NEW YORK — The dollar finished slightly higher against most major currencies Monday after its fall was broken again by central banks intervening to support it.
Gold prices declined in New York after nudging higher in Europe and the Far East. Republic National Bank of New York quoted a bid price for gold of $481.80 an ounce at around 4 p.m. EST, down from $483.75 late Friday.
The dollar started the trading day by tumbling in Asia and Europe amid renewed stock market jitters sparked by Friday's precipitous drop on Wall Street. But several major central banks stepped in to bolster the dollar in a coordinated move, as they had during the early part of last week, causing the U.S. currency to recover.
Currency dealers reported interventions to purchase dollars in the open market by the West German Bundesbank, the U.S. Federal Reserve, the Bank of England, the Swiss National Bank and the Banca d'Italia. The West German and Swiss central banks confirmed their interventions.
The banks' actions "sort of exhausted the urge to sell dollars," said Robert Hatcher, vice president of corporate currency trading at Barclays Bank's New York office.
Traders said the dollar also was supported later in New York trading by President Reagan's statement Monday that there will not be an economic recession unless "doom-cryers scare the people into one." Reagan also said the nation's huge trade deficit--blamed in part for the turbulence on Wall Street and a major factor in the dollar's recent slump--is desirable and "a sign of strength" instead of weakness in the economy.
Deficit Hurting Sales
The overall outlook for the dollar remains bearish, however, dealers said. Speculation was rife in the currency market that the U.S. trade figures for November, due to be released Friday, would show a mammoth deficit of around $20 billion.
"The market's going to have to see some evidence of a narrowing of the trade deficit before (it) buys dollars again," said Gary Dorsch, a senior analyst for LNS Financial Group in Chicago.
In Tokyo, where the global trading day begins, the dollar ended a four-day climb, falling to 128.50 Japanese yen from 129.45 yen at Friday's close. Later in London, it slipped to 128.08 yen. By the end of New York trading, the dollar was quoted at 128.45 yen, up marginally from 128.35 yen.

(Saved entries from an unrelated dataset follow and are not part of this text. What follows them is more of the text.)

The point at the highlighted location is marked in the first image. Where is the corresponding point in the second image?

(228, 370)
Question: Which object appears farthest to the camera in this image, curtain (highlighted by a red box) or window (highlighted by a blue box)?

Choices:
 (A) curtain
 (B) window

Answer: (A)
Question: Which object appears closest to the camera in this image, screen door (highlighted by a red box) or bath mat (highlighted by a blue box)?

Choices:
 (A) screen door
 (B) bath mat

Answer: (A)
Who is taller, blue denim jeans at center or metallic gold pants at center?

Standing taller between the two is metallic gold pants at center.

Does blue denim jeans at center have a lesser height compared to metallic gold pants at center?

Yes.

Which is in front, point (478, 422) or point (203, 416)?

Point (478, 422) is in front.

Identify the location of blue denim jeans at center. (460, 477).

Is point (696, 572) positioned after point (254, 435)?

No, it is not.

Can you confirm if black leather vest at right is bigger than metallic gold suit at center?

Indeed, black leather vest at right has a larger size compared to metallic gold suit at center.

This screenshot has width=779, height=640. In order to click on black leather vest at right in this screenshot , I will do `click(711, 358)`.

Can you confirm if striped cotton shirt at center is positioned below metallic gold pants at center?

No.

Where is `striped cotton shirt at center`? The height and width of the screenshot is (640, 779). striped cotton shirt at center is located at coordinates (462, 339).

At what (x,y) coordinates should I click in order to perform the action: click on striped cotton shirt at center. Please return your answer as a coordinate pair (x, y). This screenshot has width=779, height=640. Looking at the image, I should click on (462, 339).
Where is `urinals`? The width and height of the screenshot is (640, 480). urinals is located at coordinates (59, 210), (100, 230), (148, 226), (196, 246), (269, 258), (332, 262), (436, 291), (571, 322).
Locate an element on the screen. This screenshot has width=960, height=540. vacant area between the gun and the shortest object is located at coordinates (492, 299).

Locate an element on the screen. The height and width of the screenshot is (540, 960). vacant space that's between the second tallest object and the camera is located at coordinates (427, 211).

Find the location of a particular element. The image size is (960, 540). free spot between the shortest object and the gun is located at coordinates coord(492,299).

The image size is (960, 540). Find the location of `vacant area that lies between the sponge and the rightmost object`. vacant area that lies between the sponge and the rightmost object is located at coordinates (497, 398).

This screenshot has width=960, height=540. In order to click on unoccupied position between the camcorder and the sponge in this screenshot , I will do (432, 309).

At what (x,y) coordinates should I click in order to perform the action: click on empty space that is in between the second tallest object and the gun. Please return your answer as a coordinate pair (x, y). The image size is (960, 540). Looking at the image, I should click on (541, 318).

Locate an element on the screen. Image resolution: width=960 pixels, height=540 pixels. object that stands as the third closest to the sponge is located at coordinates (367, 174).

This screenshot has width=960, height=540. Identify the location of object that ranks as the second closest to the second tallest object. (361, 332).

The British pound rose to $1.8230 in late trading from $1.8070 late Friday. Later in New York, the pound edged up to $1.8190 from $1.8182.
Other late dollar rates in New York, compared to late Friday, included: 1.6395 West German marks, up from 1.6365; 1.3400 Swiss francs, up from 1.3395; 5.5355 French francs, up from 5.5250; 1,205.50 Italian lire, down from 1,210.75, and 1.2867 Canadian dollars, down from 1.2877.
Other late dollar rates in Europe included: 1.6355 West German marks, down from 1.6500; 1.3348 Swiss francs, down from 1.3495; 5.5215 French francs, down from 5.5725; 1.8370 Dutch guilders, down from 1.8575; 1,203.95 Italian lire, down from 1,214.75, and 1.2900 Canadian dollars, up from 1.2852.
Gold rose in London to a late bid price of $483.50, up from $482.50 bid late Friday.